- PROBLEMS AND TASKS
1 - In the BeagleBone excerpt, which pre-installed OS breaks after a package upgrade?
2 - Please write out the part of the BeagleBone excerpt that opens with the words containing "The downside? The" and closes with "BeagleBone Ubuntu wiki.", renaming "BeagleBone" to "BeagleBoard" throughout.

- DOCUMENT SEGMENT
= = = = =

The downside? The pre-installed OS (Angstrom) at this point in time will break if you do a package upgrade. Not only will it never boot again once it finishes updating, but it also uses too much of the /tmp/ filesystem and stalls halfway though. You can run Ubuntu on it, but there isn't much of a point, since it's basically incapable of having a desktop UI or using OpenGL as far as I can tell. There's no reason why it shouldn't be possible. In fact, LXDE and XFCE sort of work. This leads to the bigger problem. The documentation, support, and community behind BeagleBone is nowhere near that of the Raspberry Pi, let alone Arduino (which has the best by far).

Setup

A lof of this information is based on the BeagleBone Ubuntu wiki.

= = = = =

[Extracted records]
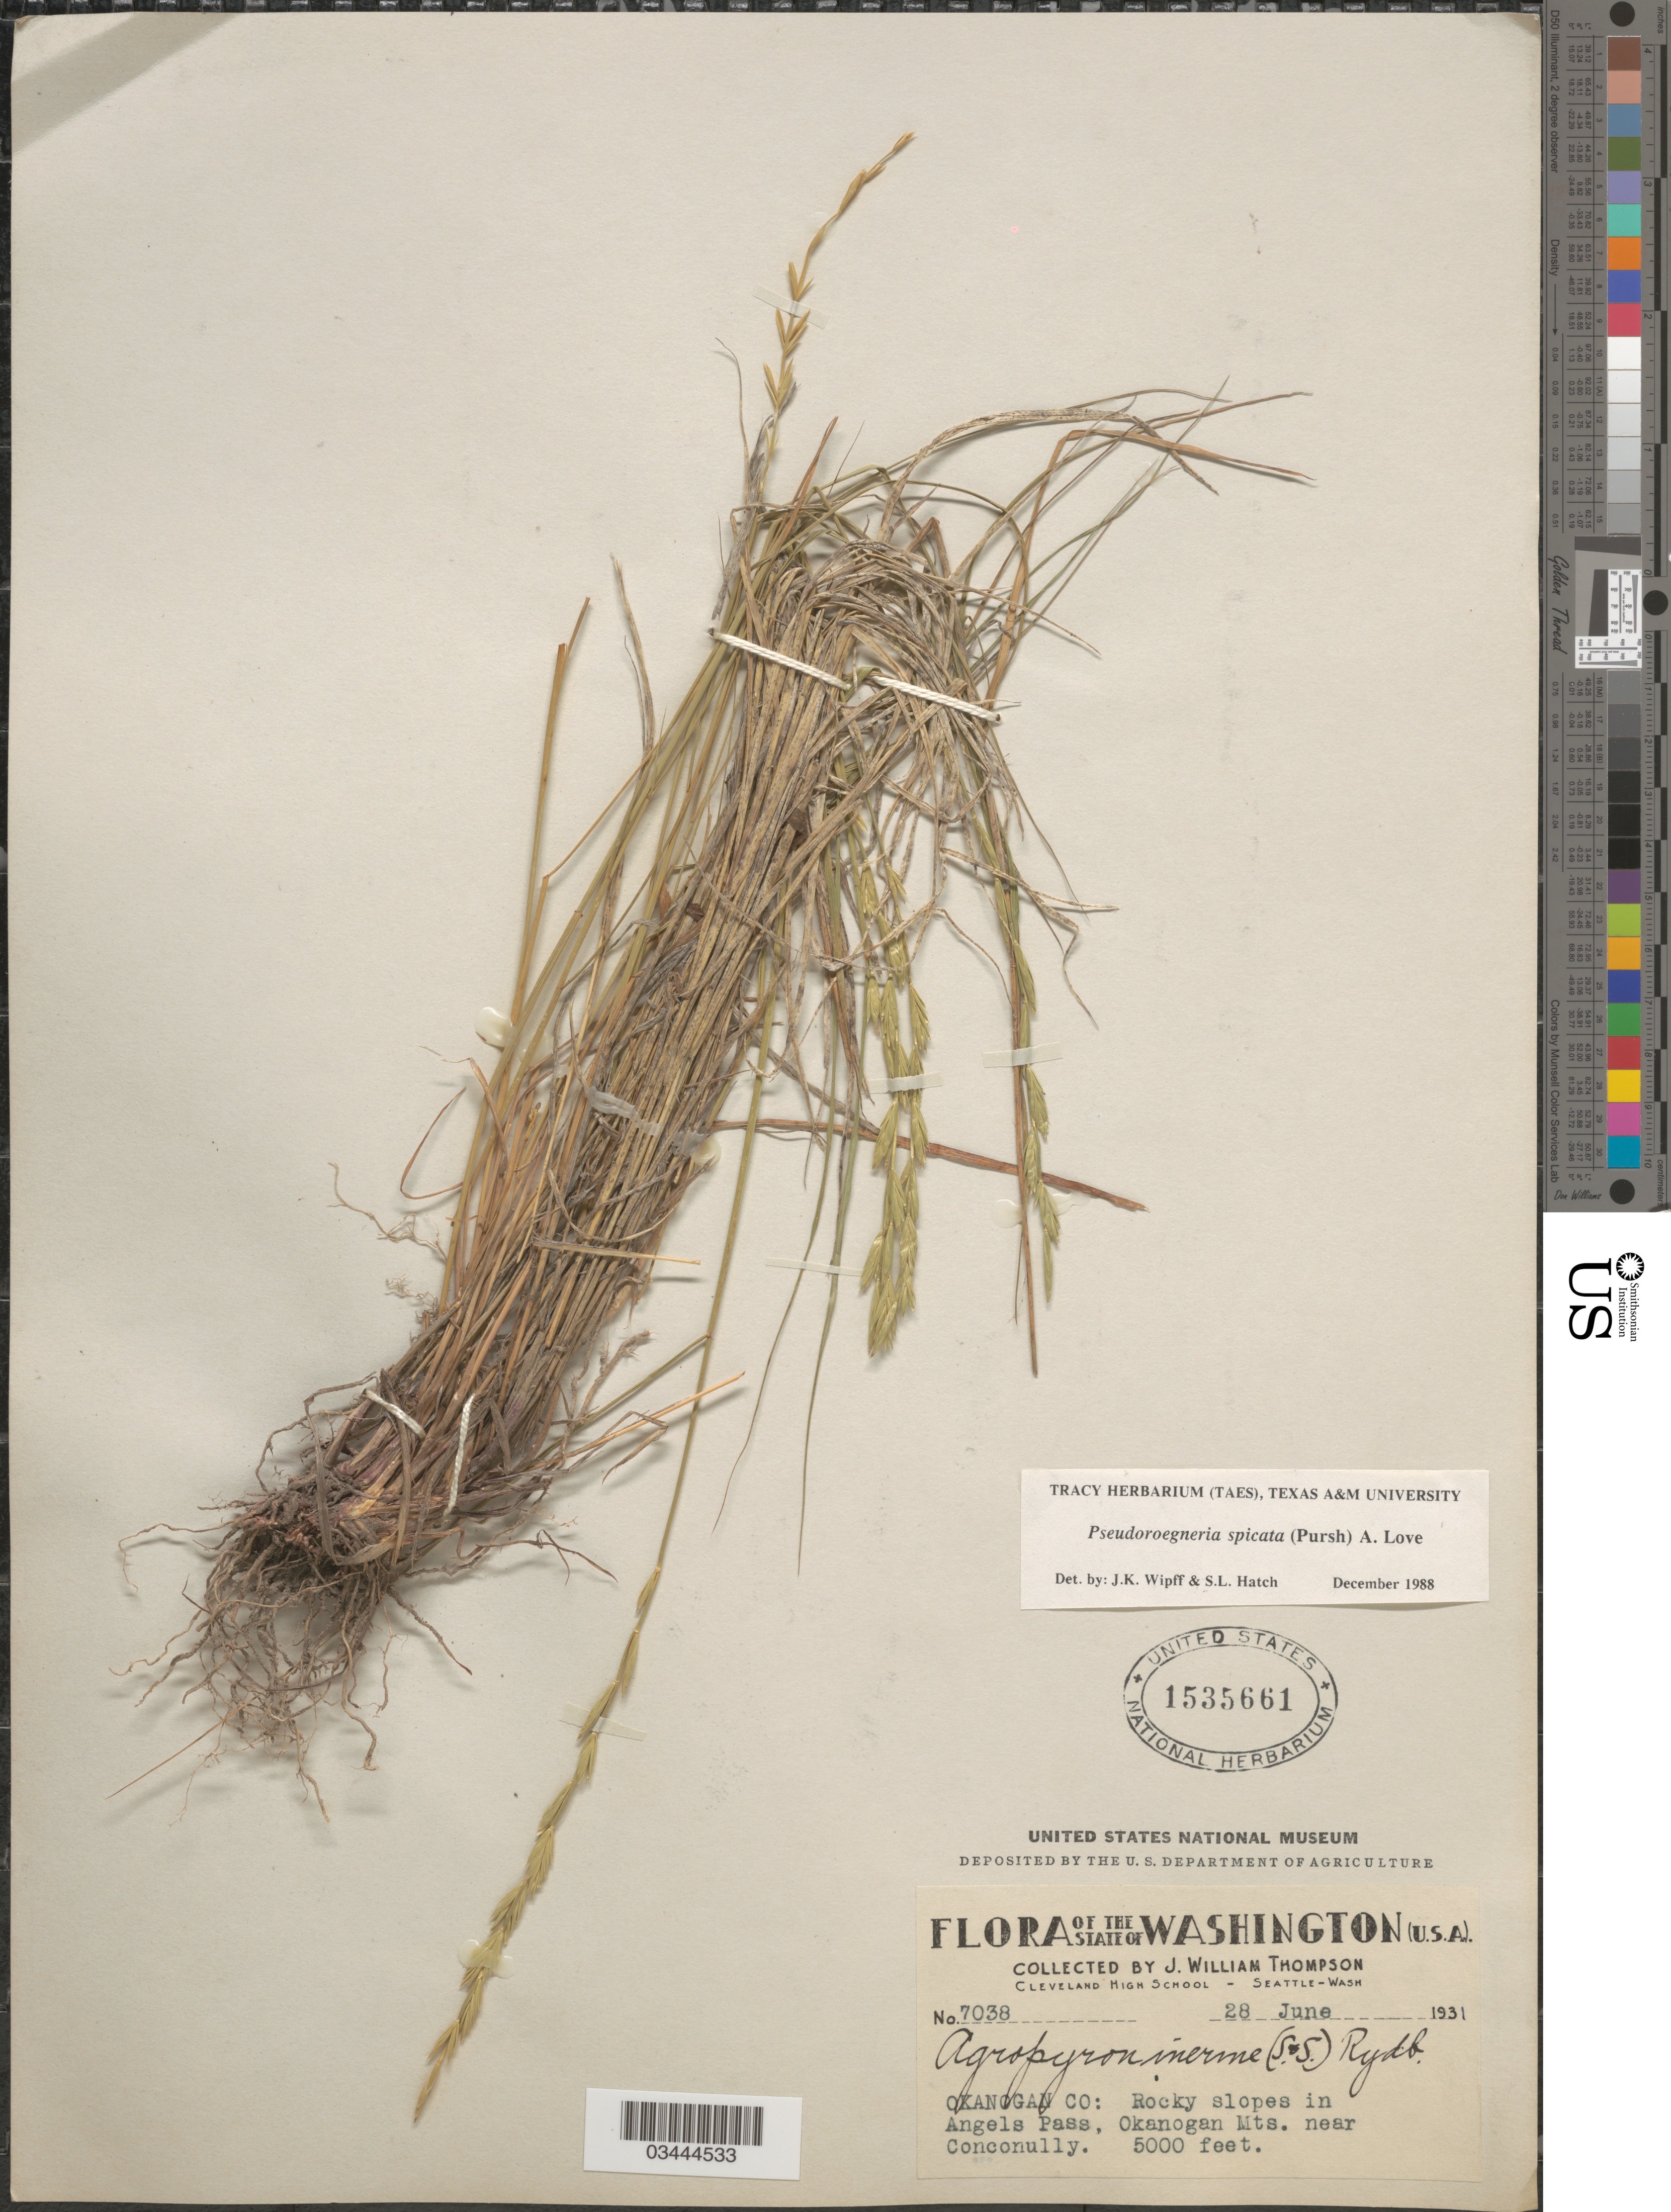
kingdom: Plantae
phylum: Tracheophyta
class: Liliopsida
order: Poales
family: Poaceae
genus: Pseudoroegneria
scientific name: Pseudoroegneria spicata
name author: (Pursh) Á. Löve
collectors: J. W. Thompson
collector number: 7038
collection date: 1931-06-28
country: United States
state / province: Washington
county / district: Okanogan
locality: Okanogan Co: Rocky slopes in Angels Pass, Okanogan Mts. near Conconully.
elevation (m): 1524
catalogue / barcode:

= = = = =

- SOLUTIONS PER TASK
1 - Angstrom

2 -
The downside? The pre-installed OS (Angstrom) at this point in time will break if you do a package upgrade. Not only will it never boot again once it finishes updating, but it also uses too much of the /tmp/ filesystem and stalls halfway though. You can run Ubuntu on it, but there isn't much of a point, since it's basically incapable of having a desktop UI or using OpenGL as far as I can tell. There's no reason why it shouldn't be possible. In fact, LXDE and XFCE sort of work. This leads to the bigger problem. The documentation, support, and community behind BeagleBoard is nowhere near that of the Raspberry Pi, let alone Arduino (which has the best by far).

Setup

A lof of this information is based on the BeagleBoard Ubuntu wiki.